The company stated while its increased marketing efforts might lead to decreased profits in the short term, they would lead to an "acceleration" in assets under management (AUM), potentially on better terms than currently.
Paul Richardson, Frenkel Topping's executive chairman, said: "Whilst trading conditions have been tougher than anticipated in the first half of the year; the company continues to operate with healthy margins and cashflow with continued AUM growth.
"The investments made in the company and its staff will accelerate the growth profile of the business; both in terms of the core proposition and diversification into adjacent, highly relevant markets.
"We expect the second half to be significantly stronger and I look forward to updating further on the company's progress at time of publication of half-year results."
Last year the Ministry of Justice announced it would cut the Ogden discount rate, which is used to establish lump sum compensation to claimants, from 2.5 per cent to minus 0.75 per cent.
While the Association of British Insurers has labelled the change "crazy" and "reckless", Frenkel Topping said this was a significant market opportunity since court damages would probably increase "substantially".

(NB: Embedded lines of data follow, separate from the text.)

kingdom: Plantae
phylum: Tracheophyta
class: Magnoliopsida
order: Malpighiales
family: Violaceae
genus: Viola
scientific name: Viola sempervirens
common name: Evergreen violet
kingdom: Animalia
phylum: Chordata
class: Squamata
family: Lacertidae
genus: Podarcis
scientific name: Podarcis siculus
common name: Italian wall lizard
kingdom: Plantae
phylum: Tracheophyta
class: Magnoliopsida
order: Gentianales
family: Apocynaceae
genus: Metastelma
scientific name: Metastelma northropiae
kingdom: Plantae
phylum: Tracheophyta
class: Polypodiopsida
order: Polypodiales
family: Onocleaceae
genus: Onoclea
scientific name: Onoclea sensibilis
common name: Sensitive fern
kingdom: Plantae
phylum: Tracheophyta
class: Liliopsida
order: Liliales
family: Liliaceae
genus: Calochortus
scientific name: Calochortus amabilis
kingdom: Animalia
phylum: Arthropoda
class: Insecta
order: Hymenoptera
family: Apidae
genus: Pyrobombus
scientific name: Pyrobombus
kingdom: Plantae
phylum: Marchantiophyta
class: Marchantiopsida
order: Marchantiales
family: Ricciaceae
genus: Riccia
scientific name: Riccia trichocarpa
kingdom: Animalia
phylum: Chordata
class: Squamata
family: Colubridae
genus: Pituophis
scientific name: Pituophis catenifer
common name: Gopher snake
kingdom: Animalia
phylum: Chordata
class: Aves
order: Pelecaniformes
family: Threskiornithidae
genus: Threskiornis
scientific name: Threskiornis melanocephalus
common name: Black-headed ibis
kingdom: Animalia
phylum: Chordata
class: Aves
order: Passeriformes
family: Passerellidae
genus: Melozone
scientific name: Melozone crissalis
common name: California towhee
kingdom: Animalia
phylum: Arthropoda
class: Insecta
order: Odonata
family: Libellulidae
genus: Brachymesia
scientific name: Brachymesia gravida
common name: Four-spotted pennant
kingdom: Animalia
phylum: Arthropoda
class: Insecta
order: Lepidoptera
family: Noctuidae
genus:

In a trading update this morning (11 July), the firm said the change had led to its average mainstream case size increasing to £600,000.
The company reported: "This increase in case sizes, has resulted in both the company's sales cycles taking longer and the fee structures being altered. In many cases, there are smaller upfront payments to Frenkel Topping on appointment.
"Despite these alterations, the board believes the company is outperforming most of its direct peers and continues to win a steady stream of new mandates."
In response to this opportunity, Frenkel Topping put itself up for sale last year to seek a larger strategic partner, but it ended these attempts after a strategic review, saying it was in the firm's best interests to remain independent.
Frenkel Topping now has assets under management of £760m, with assets on a discretionary mandate of £313m.
The firm said it is "highly focused" on attracting new consultants and staff after several experienced staff left, which resulted in £35m of AUM being lost.